I'll say no more except that Modiano manages to do quite a bit with impressive narrative economy, to give a history lesson while appearing not to, and to create a constant air of menace, psychological but also at times almost corporeal, with the slenderest of means. Many threads remain hanging but, once you set the book down, you begin to piece them together. For example, was it Hutte, the former tennis champion, who rescued Pedro in the Swiss snow? Did Pedro, working in concert with the Argentinian embassy, create the story that Salonica's archives--which would have contained family histories, thus making it easier to identify Greek Jews there--had been destroyed? Was it not Oleg de Wrédé who'd arranged to entrap Pedro and Denise? And, more broadly, was not Pedro's story a version of Modiano's mother's and father's stories, only without the stranding at the border? Missing Person is, as the Nobel committee noted, a masterpiece of the highest order, though, as I noted at the beginning of this paragraph, as a mystery novel, it most certainly fails.
I'll mention one other work of his that suggests his innovativeness and gifts and is worth reading, though I did not like the book was much, despite its evident skill and haunting elements. I am talking about the 1997 text Dora Bruder (translated by Joanna Kilmartin, University of California Press, 1999), which could either be a novel or a work of memoiristic nonfiction. In it, Modiano explores the disappearance of a girl, Dora Bruder, who was nearly his father's contemporary, during the period of the Occupation. Dora Bruder, a young Jewish girl, Modiano learned by reading a 1941 Parisian paper, had run away from a convent school, but whereas this would mainly provoke parental concern and censure under normal circumstances, under Gestapo rule, the stakes rose incalculably. Her parents, frantically searched for her, placing the notice that Modiano discovers, and from this he begins to assemble a mystery backwards--much as in Missing Person--with elements of fictional narration, as well as nonfictional speculation and meditation woven together uneasily. What we come to grasp is not only Modiano's own troubled youth after the war, but the perilous path, parallel to Dora Bruder's Modiano's father, like all French citizens of Jewish faith and ancestry, found himself on. Utterly saddening is the moment when Modiano finds Bruder's name on a 1942 list of people deported to Auschwitz. Had his own father suffered the same fate, he and we realize, there'd have been on Patrick Modiano.

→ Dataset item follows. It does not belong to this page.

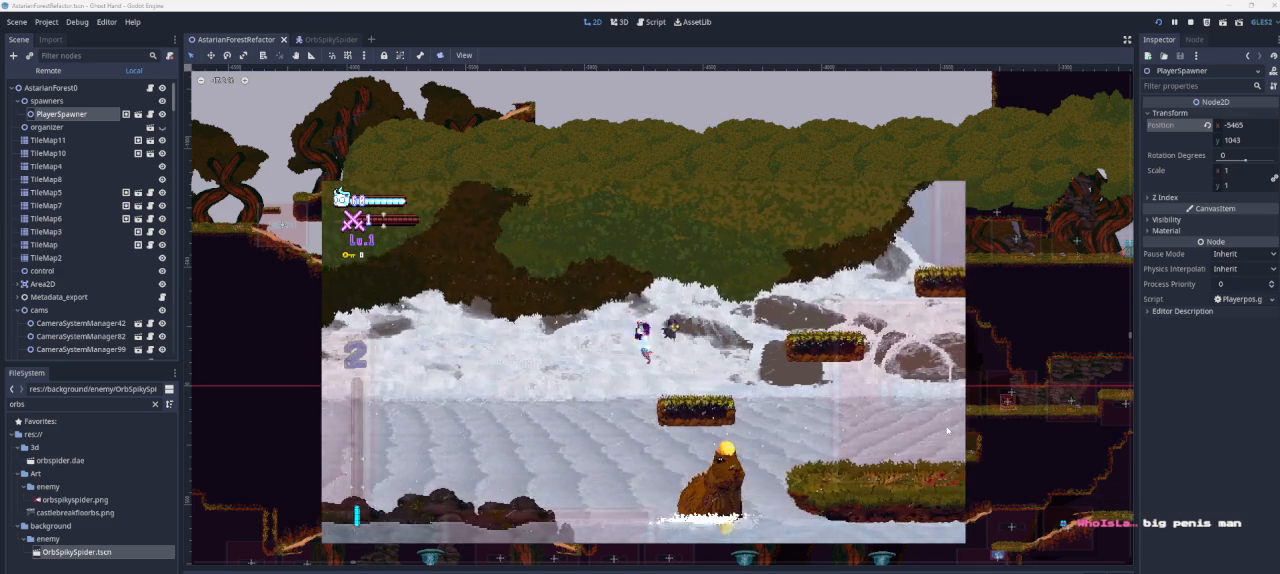
{"buttons": [], "left_stick": "center", "right_stick": "center", "events": [[100, "CROSS", "up"], [233, "left_stick", "center"]]}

So, on the whole, I recommend his work, and while I do think there were more deserving French (Michel Tournier, Yves Bonnefoy, etc.) and Francophone (Assia Djebar, Maryse Condé, Leïla Sebbar, Frankétienne, Edouard Maunick, etc.) writers, as well as other writers who might have been considered, like the pioneering figure Ngugi wa Thiong’o, or perennial favorite Haruki Murakami, or writers whom I mention every year who seem never to receive enough consideration (Jay Wright, Wilson Harris, etc.), Modiano is not a bad choice. Prolific, distinctive, and capable of doing a great deal with very little. That's not a bad epigraph.